- _Brief_:
Look through the records, and wherever the string "lines" turns up, copy out that line.

--------

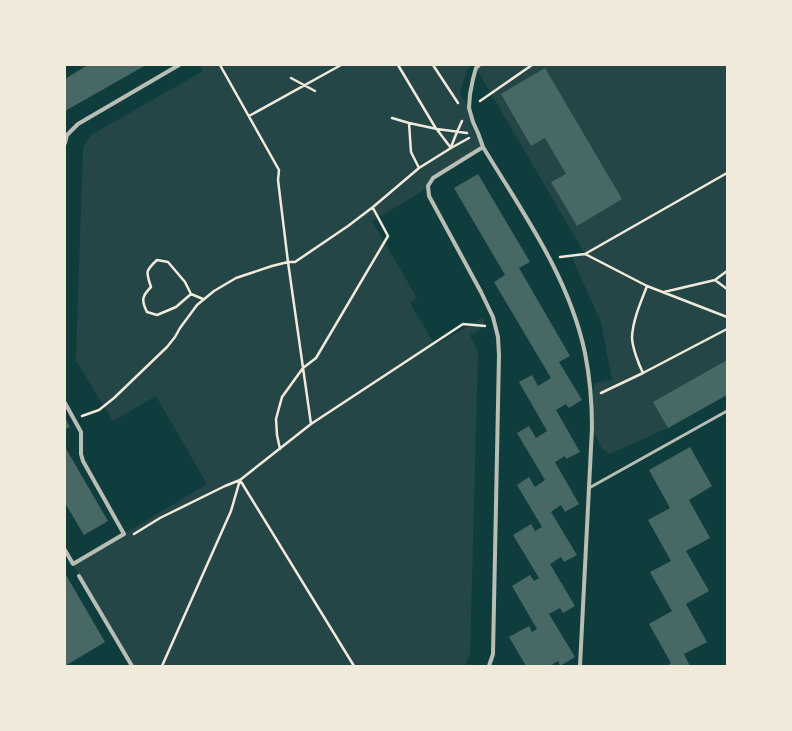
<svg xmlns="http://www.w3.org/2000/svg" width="792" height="731" viewBox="0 0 792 731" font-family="Lora,serif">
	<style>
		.green { fill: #244646 }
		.building { fill: #486865 }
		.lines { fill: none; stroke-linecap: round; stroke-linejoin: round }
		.path { stroke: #f1e9da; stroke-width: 2.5 }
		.service { stroke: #b8beb3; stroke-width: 3 }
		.minor { stroke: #b8beb3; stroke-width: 4 }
	</style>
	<rect width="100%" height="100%" fill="#0f3d3e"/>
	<!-- green -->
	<path class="green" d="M200,65h270l-6,13 -4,16 9,14 14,39 -50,31 -5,8 -10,8 -46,27 45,77 -7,5 25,42 49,-28v10l-14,8 8,17 -8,302 -5,12h-333l-59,-102 134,-80 -51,-88 -43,25 -35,-57 -2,-3v-6l7,-205 1,-5 7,-10 112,-64z
		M479,65h248v295l-59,68 -58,26 -8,-5 -10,-21v-31l3,-14 17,-3 -11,-58 -29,-64 13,-4 -109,-186z"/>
	<!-- building -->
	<path class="building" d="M86,65h60l-81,46v-32l21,-13z
		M545,68l77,131 -45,27 -26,-44 15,-8 -21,-36 -14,8 -30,-52z
		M478,174l52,88 -11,6 51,88 -11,6 23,38 -13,8 -3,-4 -10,6 24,42 -14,7 -1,-3 -10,6 24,42 -14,8 -4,-7 -10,7 26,43 -13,7 -3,-5 -11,7 25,42 -12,7 -3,-5 -11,6 26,43 -15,9 -2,-5 -9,5h-23l-17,-29 20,-11 3,6 5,-3 -25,-43 18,-11 4,6 5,-3 -26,-43 18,-11 4,7 7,-4 -25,-42 12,-8 6,10 10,-7 -28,-47 12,-7 7,12 11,-7 -28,-49 13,-7 6,11 13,-8 -57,-96 11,-7 -51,-87z
		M727,360v35l-59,33 -15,-26z
		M65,418l5,9 -5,2z
		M65,447l43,74 -24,14 -19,-32z
		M690,447l22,39 -23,14 21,38 -24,13 23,40 -23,13 21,38 -23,12 6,12h-23l4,-3 -22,-39 23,-13 -22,-39 21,-11 -23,-41 22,-12 -21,-38z
		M66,575l39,67 -40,24v-90z"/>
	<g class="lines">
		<!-- path -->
		<path class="path" d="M220,65l59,105 -1,10 10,82 23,162
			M433,65l25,38
			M291,78l24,13
			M480,101l52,-36
			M249,116l92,-51
			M392,118l17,5 2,29 8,16
			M409,123l28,6 30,4
			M451,147l6,-15 5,-11
			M451,148l18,-10
			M585,254l142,-81
			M560,257l25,-3 62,32 80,31
			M715,280l12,9
			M664,292l51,-12 12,-9
			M191,294l-15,13 -19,8 -10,-3c-6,-12 -5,-16 4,-25 -5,-15 -6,-16 6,-27l11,2 17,20 6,12 12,5
			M643,373c-4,-8 -11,-26 -11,-36 1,-18 9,-35 15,-51
			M601,393l42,-20 84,-44
			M82,416l17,-6 15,-12 53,-51 8,-10 5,-9 17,-23 17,-14 22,-13 36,-12 16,-4h7l53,-36 25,-19 46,-39 32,-20 -16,-21 -37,-62
			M280,449l-3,-14 -1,-16 6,-22 21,-29 13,-10 72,-122 -15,-28
			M240,480l114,186
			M134,534l26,-16 65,-32 15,-6 71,-56 152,-100 22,2
			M162,666l69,-155 9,-31"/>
		<!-- service -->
		<path class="service" d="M589,488l138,-77"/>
		<!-- minor -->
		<path class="minor" d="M479,65l-3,3 -3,11 -3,15 -1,14 4,14 5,11 5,14c40,66 86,130 102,206 5,25 7,50 7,75l-12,238
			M65,143l2,-8 11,-11 101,-59
			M483,147l-50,31 -5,8 1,10 52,96 12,25 5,20 1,18 -6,299 -4,12
			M65,403l16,29v22l2,7 41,73 -51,30 -8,-14
			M79,576l53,90"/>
	</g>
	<!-- border -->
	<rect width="792" height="731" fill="none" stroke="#f1e9da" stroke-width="132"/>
</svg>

--------

- _Exercise output_:
		.lines { fill: none; stroke-linecap: round; stroke-linejoin: round }
	<g class="lines">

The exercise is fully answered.